** What to work on **
- A) Copy the portion of the tree-analysis documentation between "def coalescence_waiting_times(self, backward: bool" and "distance from root.", inclusive.
- B) Write the next part of the tree-analysis documentation, picking up after its final line.

** Text shown **

Coalescence Analysis

Analyze coalescence patterns and lineage dynamics.

def coalescence_times(self, backward: bool = True) -> Generator[float, None, None]:
    """
    Generate coalescence event times.

    Parameters:
    - backward (bool): Times going backward from present (True) or forward from root (False)

    Yields:
    - float: Times of successive coalescence events
    """

def coalescence_waiting_times(self, backward: bool = True) -> Generator[float, None, None]:
    """
    Generate waiting times between coalescence events.

    Parameters:
    - backward (bool): Going backward from present (True) or forward from root (False)

    Yields:
    - float: Waiting times between successive coalescence events
    """

def num_lineages_at(self, distance: float) -> int:
    """
    Count lineages at specified distance from root.

    Parameters:
    - distance (float): Distance from root

    Returns:
    - int: Number of lineages existing at given distance
    """

Usage examples:

import treeswift

tree = treeswift.read_tree_newick("((A:0.1,B:0.1):0.3,(C:0.2,D:0.2):0.2);")

# Coalescence times
print("Coalescence times (backward from present):")
for i, time in enumerate(tree.coalescence_times(backward=True)):
    print(f"  Event {i+1}: {time:.3f}")

# Waiting times between events
print("Waiting times between coalescence events:")
for i, wait_time in enumerate(tree.coalescence_waiting_times()):
    print(f"  Interval {i+1}: {wait_time:.3f}")

# Lineage count through time
print("Lineages at different distances from root:")
for dist in [0.0, 0.1, 0.2, 0.3, 0.4]:
    count = tree.num_lineages_at(dist)
    print(f"  Distance {dist}: {count} lineages")

Branch Length Analysis

Analyze patterns in branch lengths across the tree.

def avg_branch_length(self, terminal: bool = True, internal: bool = True) -> float:
    """
    Compute average length of selected branches.

    Parameters:
    - terminal (bool): Include terminal branches
    - internal (bool): Include internal branches

    Returns:
    - float: Average branch length
    """

def branch_lengths(self, terminal: bool = True, internal: bool = True) -> Generator[float, None, None]:
    """
    Generate branch lengths of selected branches.

    Parameters:
    - terminal (bool): Include terminal branches
    - internal (bool): Include internal branches

    Yields:
    - float: Branch lengths (None edges yield 0)
    """

def edge_length_sum(self, terminal: bool = True, internal: bool = True) -> float:
    """
    Sum all selected edge lengths.

    Parameters:
    - terminal (bool): Include terminal branches
    - internal (bool): Include internal branches

    Returns:
    - float: Total length of selected branches
    """

Usage examples:

import treeswift

tree = treeswift.read_tree_newick("((A:0.1,B:0.3):0.2,(C:0.4,D:0.1):0.5);")

# Branch length statistics
total_length = tree.edge_length_sum()
avg_length = tree.avg_branch_length()
print(f"Total tree length: {total_length:.3f}")

** Provided data **
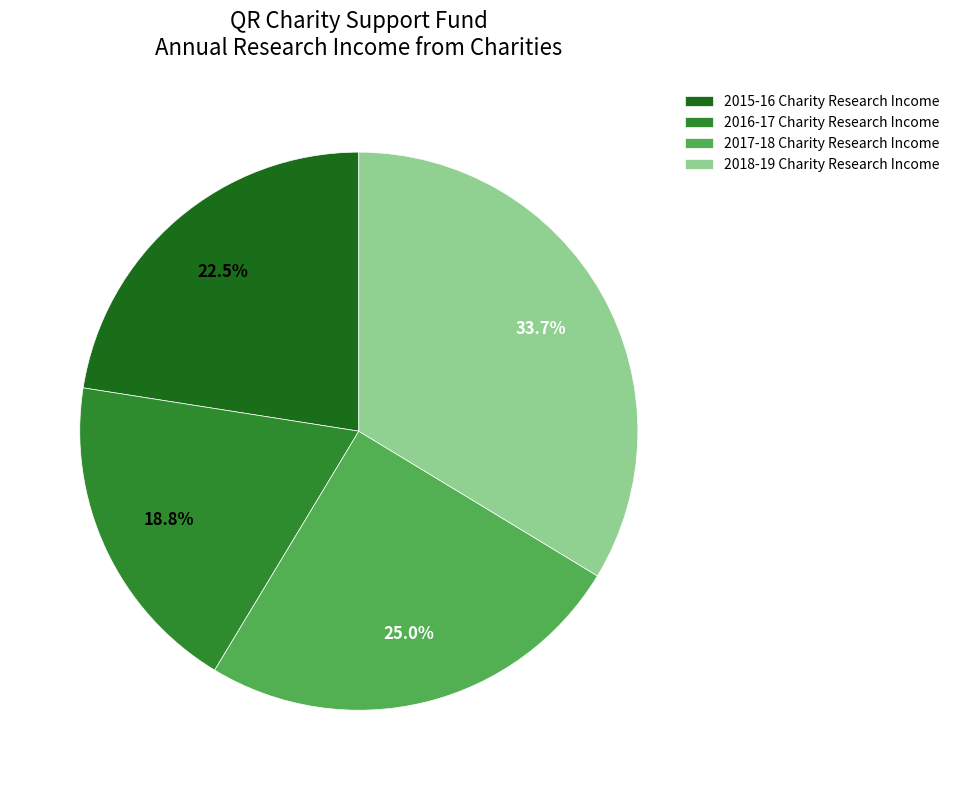

Is there any slice that represents more than half of the pie?

No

** Written answers **
- A)
def coalescence_waiting_times(self, backward: bool = True) -> Generator[float, None, None]:
    """
    Generate waiting times between coalescence events.

    Parameters:
    - backward (bool): Going backward from present (True) or forward from root (False)

    Yields:
    - float: Waiting times between successive coalescence events
    """

def num_lineages_at(self, distance: float) -> int:
    """
    Count lineages at specified distance from root.

- B)
print(f"Average branch length: {avg_length:.3f}")

# Separate terminal vs internal branches
term_avg = tree.avg_branch_length(internal=False)
int_avg = tree.avg_branch_length(terminal=False)
print(f"Average terminal branch: {term_avg:.3f}")
print(f"Average internal branch: {int_avg:.3f}")

# Collect all branch lengths
all_lengths = list(tree.branch_lengths())
print(f"All branch lengths: {[round(x, 3) for x in all_lengths]}")
print(f"Range: {min(all_lengths):.3f} - {max(all_lengths):.3f}")

Node Search and Utility Methods

Find nodes by labels and work with node collections in the tree.

def find_node(self, label: object, leaves: bool = True, internal: bool = False) -> Node | list[Node] | None:
    """
    Find node(s) with specified label.

    Parameters:
    - label (object): Label to search for
    - leaves (bool): Include leaf nodes in search
    - internal (bool): Include internal nodes in search

    Returns:
    - Node: Single node if only one found
    - list[Node]: List of nodes if multiple found
    - None: If no nodes found
    """

def label_to_node(self, selection: str | set = 'leaves') -> dict:
    """
    Return dictionary mapping labels to Node objects.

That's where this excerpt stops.